Chef, Chef und Chef der „Netzeitung“ ist Michael Maier. Aber kommen wir lieber zum Punkt: Am vergangenen Freitag stand im Berliner Tagesspiegel ein Text. Und weil der von Harald Martenstein geschrieben war, war er natürlich prima.
Andererseits sind prima Texte vergleichsweise selten, nicht nur im Tagesspiegel (selbst Martenstein schrieb schon bessere – z. B. tags zuvor in der Zeit).

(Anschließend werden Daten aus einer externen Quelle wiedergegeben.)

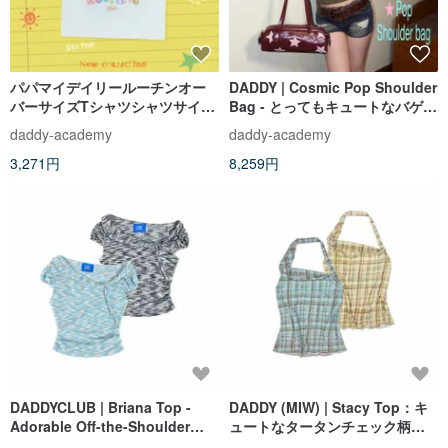
パパマイデイリールーチンオー
DADDY | Cosmic Pop Shoulder
バーサイズTシャツシャツサイズ
Bag - とってもキュートなバゲッ
オーバーホワイトかわいい。
ト型ショルダーバッグ
daddy-academy
daddy-academy
3,271円
8,259円
DADDYCLUB | Briana Top -
DADDY (MIW) | Stacy Top：キ
Adorable Off-the-Shoulder
ュートなタータンチェック柄の
Puff-Sleeve Top
ホルターネックトップス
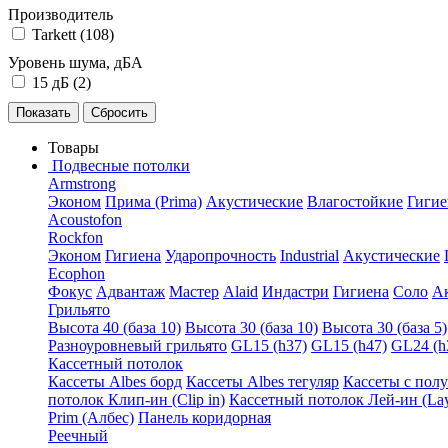
Производитель
Tarkett (
108
)
Уровень шума, дБА
15 дБ (
2
)
Товары
Подвесные потолки
Armstrong
Эконом
Прима (Prima)
Акустические
Влагостойкие
Гигие
Acoustofon
Rockfon
Эконом
Гигиена
Ударопрочность
Industrial
Акустические
Ecophon
Фокус
Адвантаж
Мастер
Alaid
Индастри
Гигиена
Соло
А
Грильято
Высота 40 (база 10)
Высота 30 (база 10)
Высота 30 (база 5)
Разноуровневый грильято
GL15 (h37)
GL15 (h47)
GL24 (h
Кассетный потолок
Кассеты Albes борд
Кассеты Albes тегуляр
Кассеты с пол
потолок Клип-ин (Clip in)
Кассетный потолок Лей-ин (Lay
Prim (Албес)
Панель коридорная
Реечный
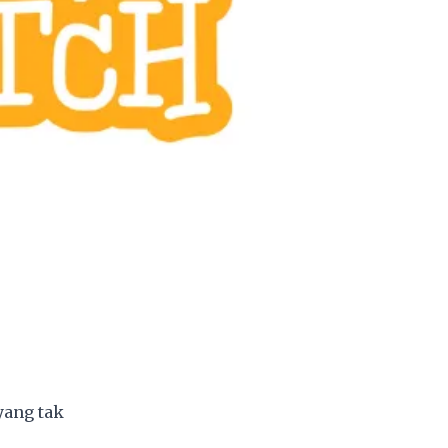
yang tak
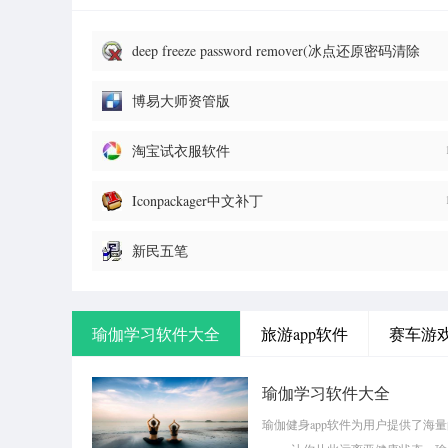
deep freeze password remover(冰点还原密码清除
器)
博易大师资管版
淘宝试衣服软件
Iconpackager中文补丁
新民五笔
瑜伽学习软件大全
旅游app软件
赛车游
瑜伽学习软件大全
瑜伽健身app软件为用户提供了海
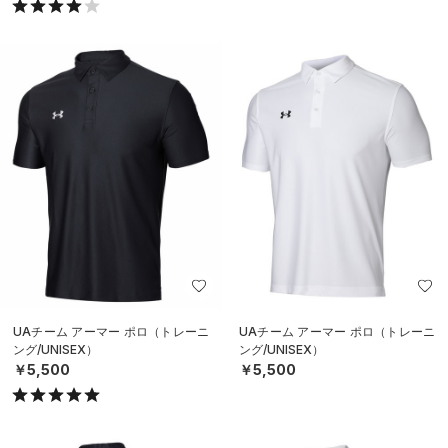
UAチーム アーマー ポロ（トレーニ
UAチーム アーマー ポロ（トレーニ
ング/UNISEX）
ング/UNISEX）
￥5,500
￥5,500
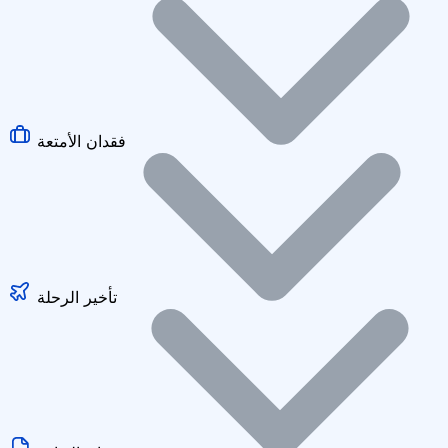
فقدان الأمتعة
تأخير الرحلة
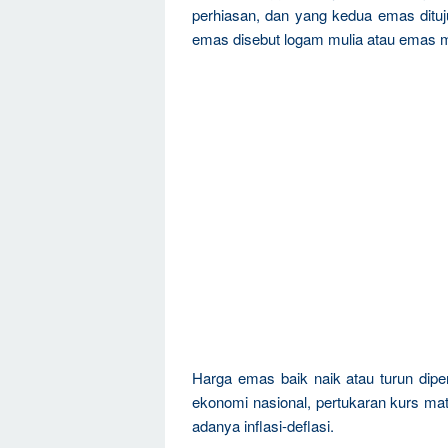
perhiasan, dan yang kedua emas dituju
emas disebut logam mulia atau emas m
Harga emas baik naik atau turun dipen
ekonomi nasional, pertukaran kurs mat
adanya inflasi-deflasi.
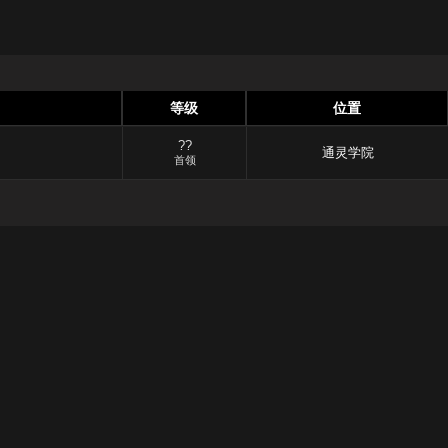
等级
位置
??
通灵学院
首领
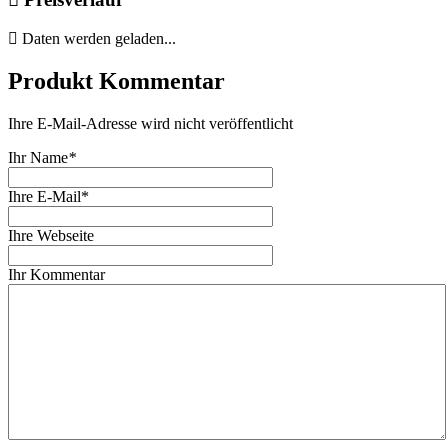
Daten werden geladen...
Produkt Kommentar
Ihre E-Mail-Adresse wird nicht veröffentlicht
Ihr Name
*
Ihre E-Mail*
Ihre Webseite
Ihr Kommentar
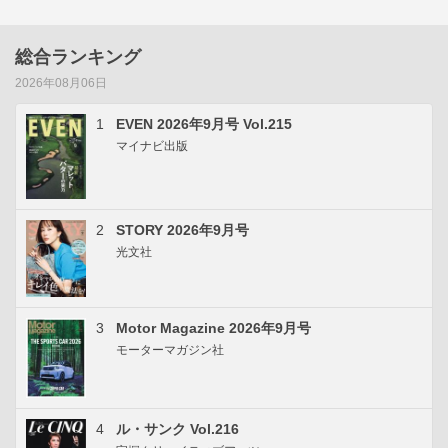
総合ランキング
2026年08月06日
1
EVEN 2026年9月号 Vol.215
マイナビ出版
2
STORY 2026年9月号
光文社
3
Motor Magazine 2026年9月号
モーターマガジン社
4
ル・サンク Vol.216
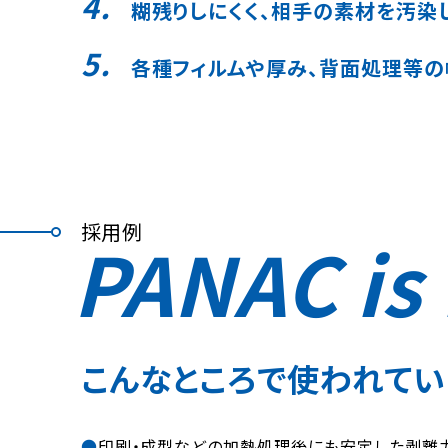
糊残りしにくく、相手の素材を汚染
各種フィルムや厚み、背面処理等
採用例
PANAC is 
こんなところで使われてい
印刷・成型などの加熱処理後にも安定した剥離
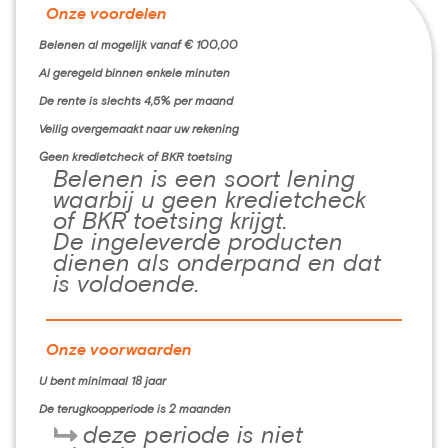
Onze voordelen
Belenen al mogelijk vanaf € 100,00
Al geregeld binnen enkele minuten
De rente is slechts 4,5% per maand
Veilig overgemaakt naar uw rekening
Geen kredietcheck of BKR toetsing
Belenen is een soort lening
waarbij u geen kredietcheck
of BKR toetsing krijgt.
De ingeleverde producten
dienen als onderpand en dat
is voldoende.
Onze voorwaarden
U bent minimaal 18 jaar
De terugkoopperiode is 2 maanden
deze periode is niet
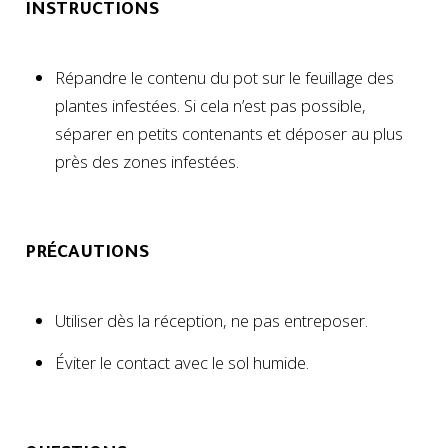
INSTRUCTIONS
Répandre le contenu du pot sur le feuillage des
plantes infestées. Si cela n’est pas possible,
séparer en petits contenants et déposer au plus
près des zones infestées.
PRÉCAUTIONS
Utiliser dès la réception, ne pas entreposer.
Éviter le contact avec le sol humide.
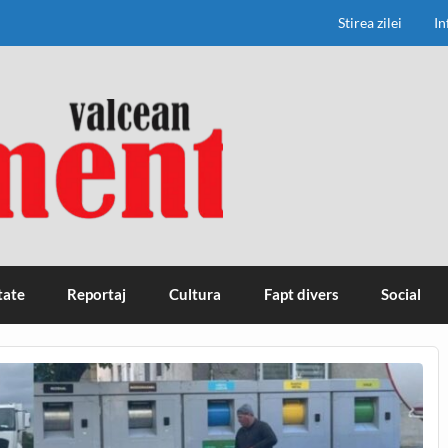
Stirea zilei
In
tate
Reportaj
Cultura
Fapt divers
Social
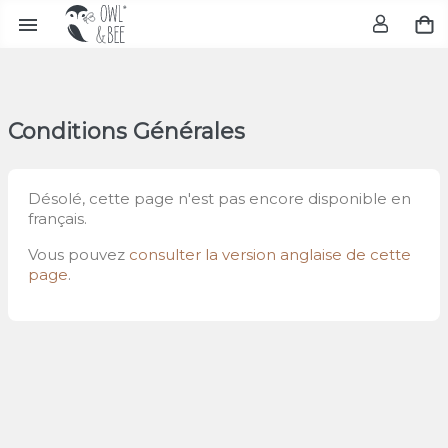

Conditions Générales
Désolé, cette page n'est pas encore disponible en
français.
Vous pouvez
consulter la version anglaise de cette
page
.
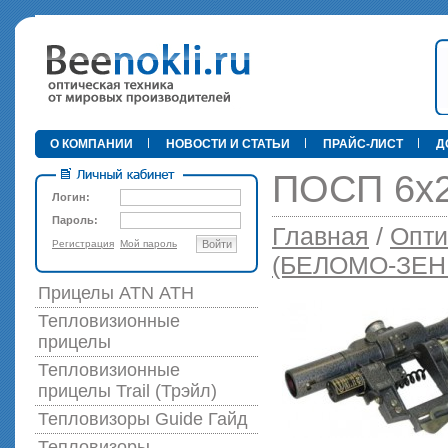
•
О КОМПАНИИ
НОВОСТИ И СТАТЬИ
ПРАЙС-ЛИСТ
Д
ПОСП 6х2
Логин:
Пароль:
Главная
/
Опти
Регистрация
Мой пароль
Войти
89 000 р
(БЕЛОМО-ЗЕН
Прицелы ATN АТН
Тепловизионные
прицелы
Тепловизионные
прицелы Trail (Трэйл)
Тепловизоры Guide Гайд
Тепловизоры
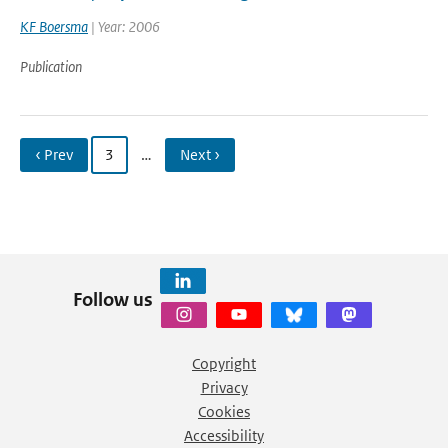
KF Boersma
| Year: 2006
Publication
‹ Prev
3
…
Next ›
Follow us
Copyright
Privacy
Cookies
Accessibility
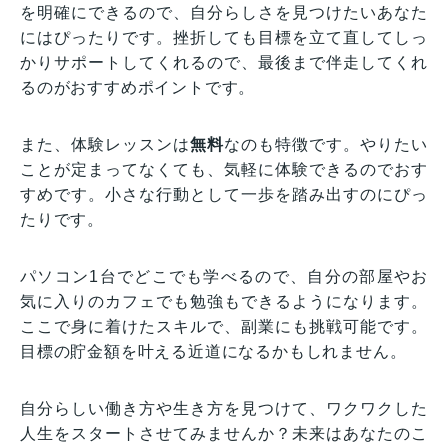
を明確にできるので、自分らしさを見つけたいあなた
にはぴったりです。挫折しても目標を立て直してしっ
かりサポートしてくれるので、最後まで伴走してくれ
るのがおすすめポイントです。
また、体験レッスンは
無料
なのも特徴です。やりたい
ことが定まってなくても、気軽に体験できるのでおす
すめです。小さな行動として一歩を踏み出すのにぴっ
たりです。
パソコン1台でどこでも学べるので、自分の部屋やお
気に入りのカフェでも勉強もできるようになります。
ここで身に着けたスキルで、副業にも挑戦可能です。
目標の貯金額を叶える近道になるかもしれません。
自分らしい働き方や生き方を見つけて、ワクワクした
人生をスタートさせてみませんか？未来はあなたのこ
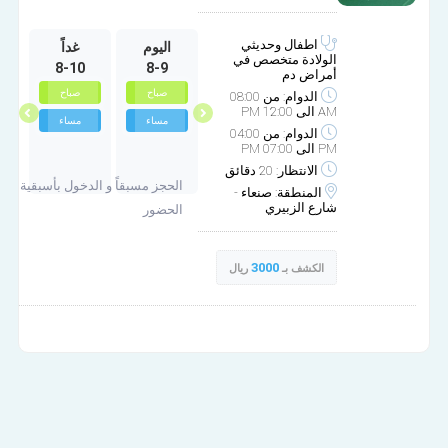
اطفال وحديثي
الجمعة
السبت
اليوم
غداً
ا
الولادة متخصص في
8-10
8-9
10-3
10-2
أمراض دم
غير متوفر
صباح
صباح
صباح
الدوام: من 08:00
AM الى 12:00 PM
مساء
مساء
مساء
الدوام: من 04:00
PM الى 07:00 PM
الانتظار: 20 دقائق
الحجز مسبقاً و الدخول بأسبقية
المنطقة: صنعاء -
شارع الزبيري
الحضور
3000
الكشف بـ
ريال
عيادة د/ عبدالله الطيار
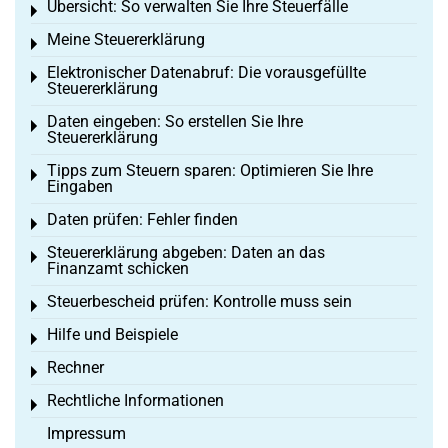
Übersicht: So verwalten Sie Ihre Steuerfälle
Toggle menu
Meine Steuererklärung
Toggle menu
Elektronischer Datenabruf: Die vorausgefüllte
Toggle menu
Steuererklärung
Daten eingeben: So erstellen Sie Ihre
Toggle menu
Steuererklärung
Tipps zum Steuern sparen: Optimieren Sie Ihre
Toggle menu
Eingaben
Daten prüfen: Fehler finden
Toggle menu
Steuererklärung abgeben: Daten an das
Toggle menu
Finanzamt schicken
Steuerbescheid prüfen: Kontrolle muss sein
Toggle menu
Hilfe und Beispiele
Toggle menu
Rechner
Toggle menu
Rechtliche Informationen
Toggle menu
Impressum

Am vergangenen Freitag aber, als im Tagesspiegel besagter Martenstein-Text erschien (Thema: die „neue, seltsame Kulturzeitschrift“ Der Freund, aber das nur nebenbei), standen plötzlich auch in der „Netzeitung“ lauter prima Sätze. Denn unter der Überschrift: „Ein hinreißender Verriss“ – Unterzeile: „Harald Martenstein zerlegt in einem brillanten Text ein seltsames neues Print-Produkt“ – hatte die „Netzeitung“ Martensteins Text „auszugsweise“ dokumentiert, wie es hieß. Man könnte auch sagen, sie hatten ihn rüberkopiert und gelegentlich mit Sätzen unterbrochen wie: „Anschließend widmet sich Martenstein der Präsentation der neuen Zeitschrift“; „auch Martensteins Rezension des Inhalts ist sehr aufschlussreich. Er schreibt:“ und „Martensteins Fazit:“
Fazit: Bislang war’s so, dass irrelevantere Medien im Bedarfsfall bei relevanteren um „Nachdruck“ eines Textes ersuchen und dafür ein wenig Geld bezahlen. Die „Netzeitung“ schrieb stattdessen: „Allen Berlinern wird daher empfohlen: Kauft heute (Freitag) Martenstein im Tagesspiegel.“
Erlaubt ist das. Aber auch ein bisschen ungehörig. Oder sehr. Zumal im Internet, wo der liebe Gott für solche Fälle doch extra den „Link“ erfunden hat, der interessierte Leser mit einem Mausklick mühelos zum Online-Angebot des Tagesspiegel schicken könnte, wo Martensteins Text selbstverständlich ebenfalls nachzulesen war und ist. Aber so ein Link sähe dann natürlich nicht mal mehr aus wie Journalismus.